WHAT YOU SHOULD DO: Search the entries for the word "Left". Copy every line that holds it.

DATA TO EXAMINE:
━━━━━━━━━━

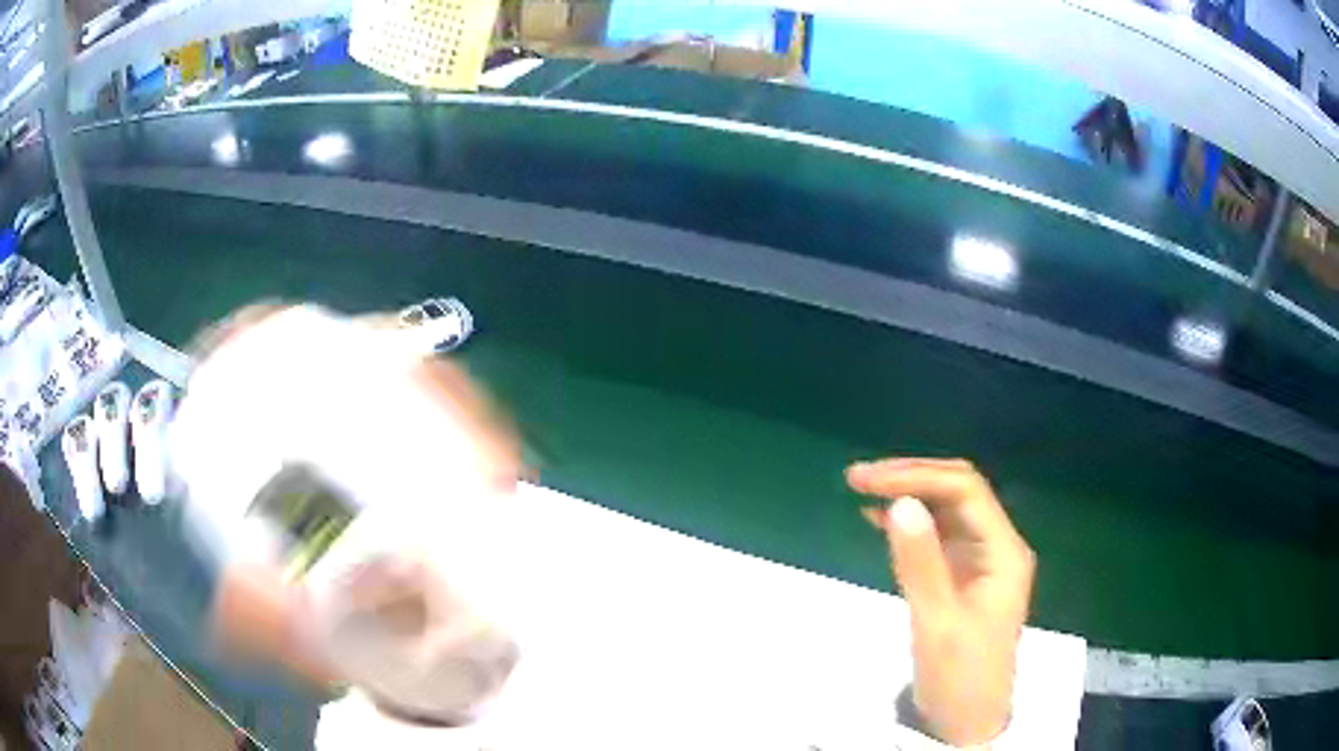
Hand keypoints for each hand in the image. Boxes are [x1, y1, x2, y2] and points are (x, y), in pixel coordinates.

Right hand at [846, 458, 1034, 746]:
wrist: (967, 720)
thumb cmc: (958, 676)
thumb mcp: (937, 623)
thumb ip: (921, 563)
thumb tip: (899, 502)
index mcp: (1003, 552)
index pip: (965, 490)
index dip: (917, 476)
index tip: (868, 480)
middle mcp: (996, 546)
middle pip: (958, 492)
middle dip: (911, 478)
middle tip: (858, 478)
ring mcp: (981, 560)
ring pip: (947, 510)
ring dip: (909, 495)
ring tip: (862, 489)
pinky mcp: (963, 576)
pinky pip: (938, 536)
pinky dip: (911, 524)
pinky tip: (879, 518)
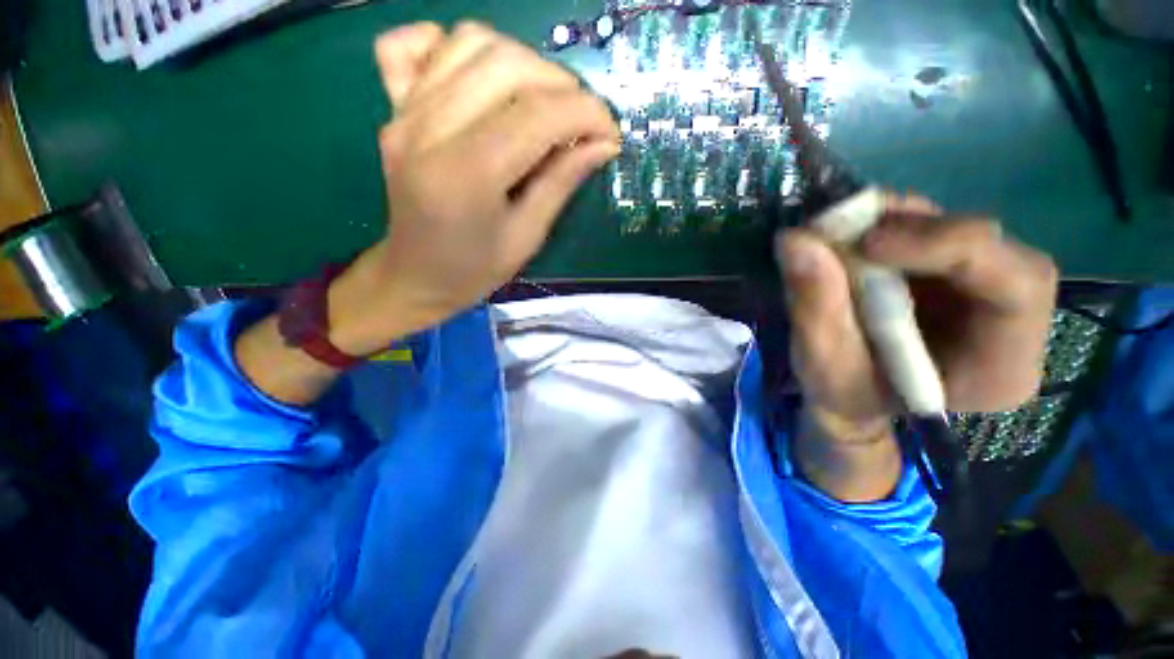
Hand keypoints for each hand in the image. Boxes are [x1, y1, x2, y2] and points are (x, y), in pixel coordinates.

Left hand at [333, 22, 620, 353]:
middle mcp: (428, 129)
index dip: (586, 113)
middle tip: (581, 122)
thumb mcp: (528, 237)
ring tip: (543, 102)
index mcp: (466, 176)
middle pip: (506, 64)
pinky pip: (413, 44)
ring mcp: (405, 112)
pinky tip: (480, 77)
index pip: (537, 114)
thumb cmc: (475, 269)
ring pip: (471, 42)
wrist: (416, 275)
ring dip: (523, 62)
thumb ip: (562, 183)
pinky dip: (454, 46)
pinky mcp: (395, 108)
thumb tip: (603, 143)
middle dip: (561, 85)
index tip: (610, 133)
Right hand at [776, 194, 1057, 499]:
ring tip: (836, 236)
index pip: (1019, 287)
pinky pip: (932, 230)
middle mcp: (1011, 321)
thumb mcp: (822, 366)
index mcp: (1000, 368)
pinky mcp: (953, 271)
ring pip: (958, 230)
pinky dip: (886, 224)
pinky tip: (849, 240)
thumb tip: (794, 239)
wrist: (851, 397)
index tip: (868, 245)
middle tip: (844, 233)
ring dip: (895, 223)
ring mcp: (985, 289)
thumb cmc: (845, 396)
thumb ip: (814, 308)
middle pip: (992, 248)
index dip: (952, 248)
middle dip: (917, 231)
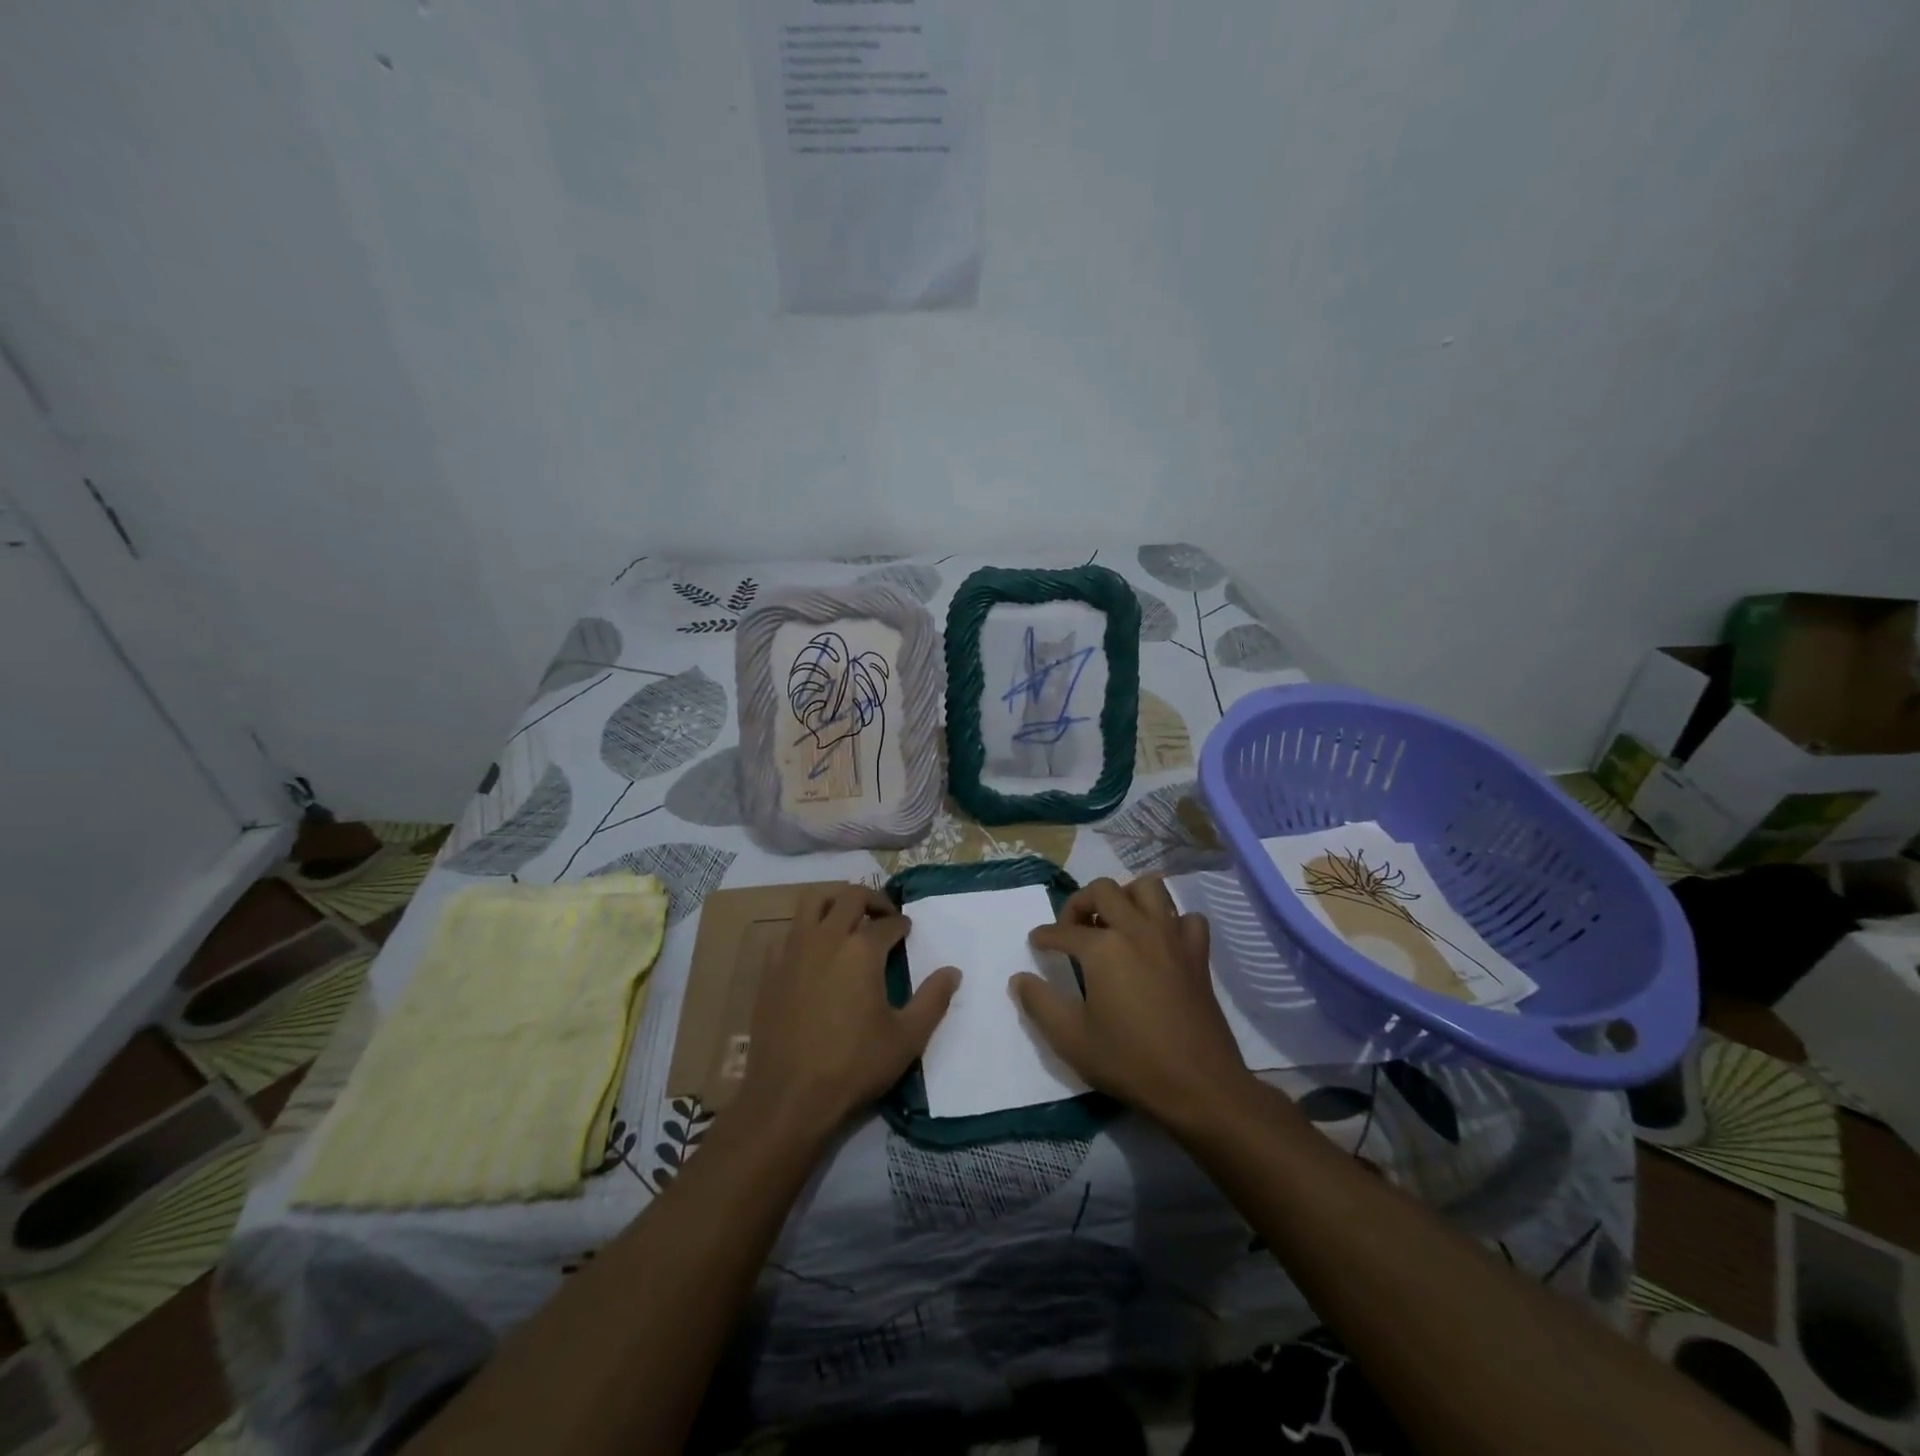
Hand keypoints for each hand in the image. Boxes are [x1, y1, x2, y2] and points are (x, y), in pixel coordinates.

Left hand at [738, 884, 960, 1137]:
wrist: (789, 1096)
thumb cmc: (854, 1065)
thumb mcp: (907, 1038)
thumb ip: (934, 999)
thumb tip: (953, 971)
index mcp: (862, 950)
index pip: (887, 923)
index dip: (902, 924)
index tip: (907, 931)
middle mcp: (826, 938)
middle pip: (850, 897)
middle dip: (872, 899)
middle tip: (884, 915)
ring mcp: (793, 950)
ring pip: (813, 902)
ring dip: (835, 901)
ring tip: (848, 919)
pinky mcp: (770, 969)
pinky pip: (789, 932)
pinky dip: (806, 930)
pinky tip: (814, 952)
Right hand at [1012, 876, 1253, 1133]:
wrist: (1198, 1086)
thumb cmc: (1129, 1061)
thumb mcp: (1071, 1039)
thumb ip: (1039, 1004)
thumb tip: (1019, 979)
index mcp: (1102, 947)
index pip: (1063, 930)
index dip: (1044, 936)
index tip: (1037, 943)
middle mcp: (1136, 929)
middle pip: (1103, 890)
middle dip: (1080, 903)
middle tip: (1073, 928)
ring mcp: (1171, 937)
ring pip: (1149, 887)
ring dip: (1127, 896)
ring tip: (1116, 922)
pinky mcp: (1198, 954)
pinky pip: (1186, 918)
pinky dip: (1172, 921)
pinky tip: (1161, 941)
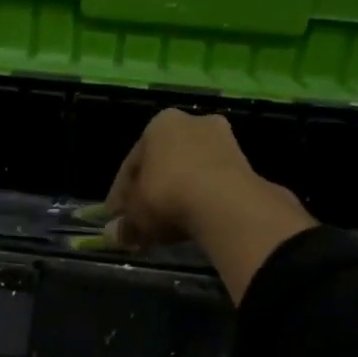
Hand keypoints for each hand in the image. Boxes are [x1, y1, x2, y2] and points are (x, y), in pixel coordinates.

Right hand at [101, 108, 315, 300]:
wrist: (224, 202)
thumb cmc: (167, 195)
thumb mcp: (137, 214)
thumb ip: (125, 224)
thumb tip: (113, 235)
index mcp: (158, 124)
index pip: (131, 163)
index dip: (120, 194)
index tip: (116, 218)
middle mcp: (191, 122)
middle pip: (163, 164)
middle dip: (151, 193)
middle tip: (142, 223)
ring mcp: (222, 139)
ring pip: (189, 172)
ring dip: (177, 195)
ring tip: (167, 226)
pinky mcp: (244, 162)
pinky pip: (212, 182)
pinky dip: (200, 199)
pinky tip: (192, 220)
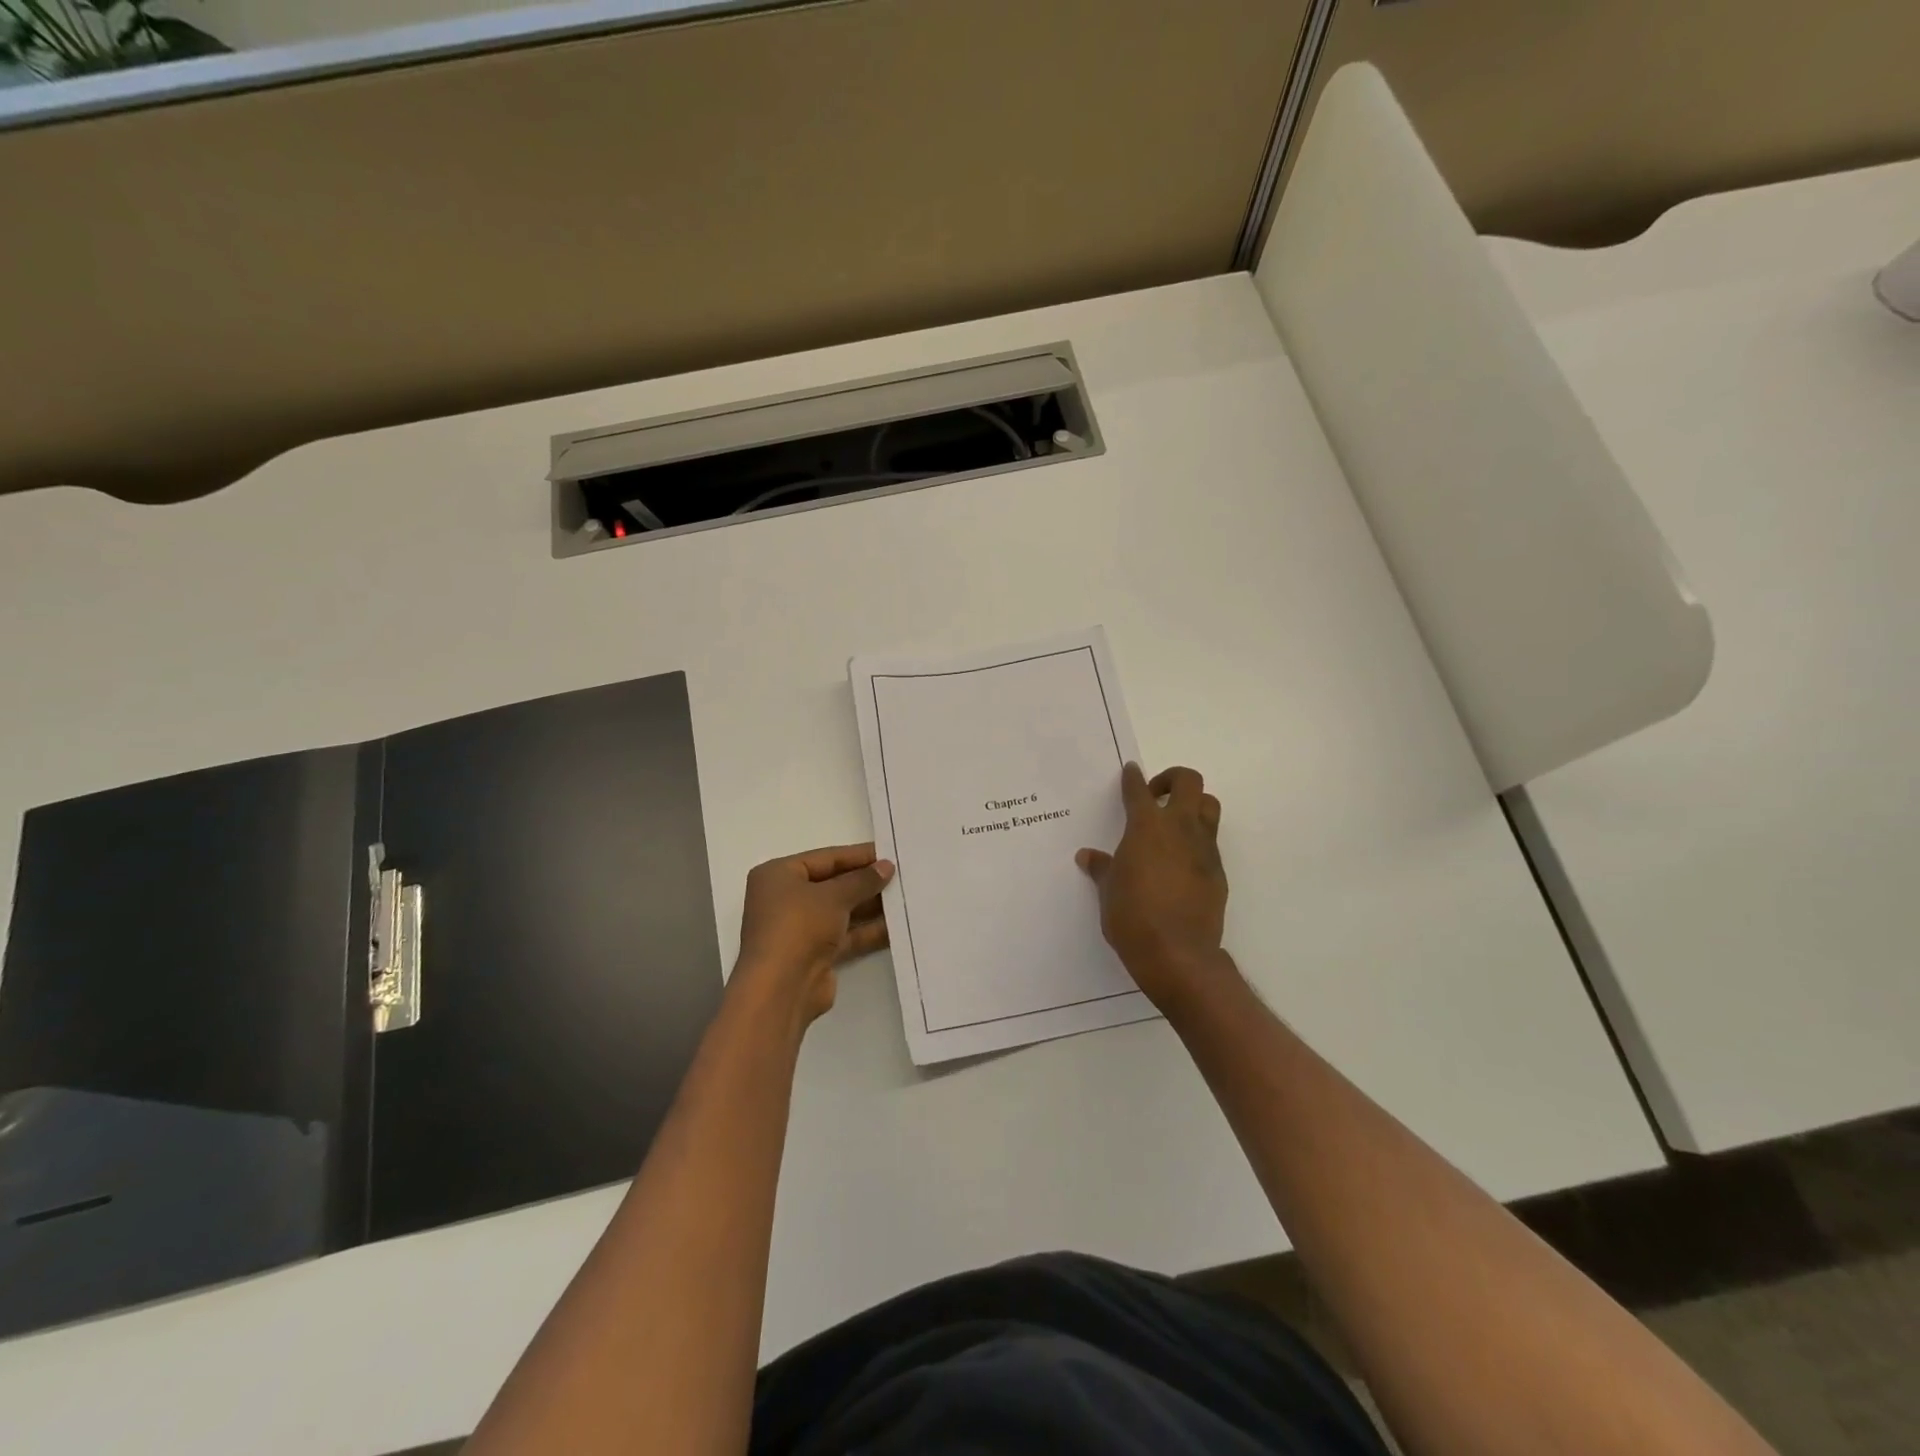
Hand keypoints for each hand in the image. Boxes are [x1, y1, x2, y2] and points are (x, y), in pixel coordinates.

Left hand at [733, 843, 892, 1029]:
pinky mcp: (814, 955)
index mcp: (778, 876)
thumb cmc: (799, 926)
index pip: (825, 858)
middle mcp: (785, 900)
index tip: (889, 854)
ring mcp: (799, 929)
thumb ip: (862, 880)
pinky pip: (845, 936)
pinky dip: (867, 931)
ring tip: (904, 898)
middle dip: (866, 882)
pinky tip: (896, 926)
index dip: (858, 856)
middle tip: (902, 876)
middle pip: (833, 885)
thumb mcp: (834, 896)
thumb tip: (886, 867)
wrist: (781, 989)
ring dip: (870, 907)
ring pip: (841, 912)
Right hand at [1076, 763, 1228, 1012]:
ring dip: (1193, 806)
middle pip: (1189, 782)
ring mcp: (1204, 849)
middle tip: (1155, 796)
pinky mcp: (1218, 872)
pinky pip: (1210, 843)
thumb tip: (1088, 856)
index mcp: (1147, 827)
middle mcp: (1180, 828)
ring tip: (1172, 825)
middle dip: (1172, 780)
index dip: (1133, 778)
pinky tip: (1179, 864)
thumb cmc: (1132, 917)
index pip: (1139, 790)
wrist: (1178, 954)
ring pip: (1209, 807)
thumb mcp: (1108, 891)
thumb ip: (1102, 868)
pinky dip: (1196, 843)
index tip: (1130, 771)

━━━━━━━━━━

TASK RESULT:
Left hand at [333, 22, 620, 353]:
Left hand at [738, 884, 960, 1137]:
Left hand at [733, 843, 892, 1029]:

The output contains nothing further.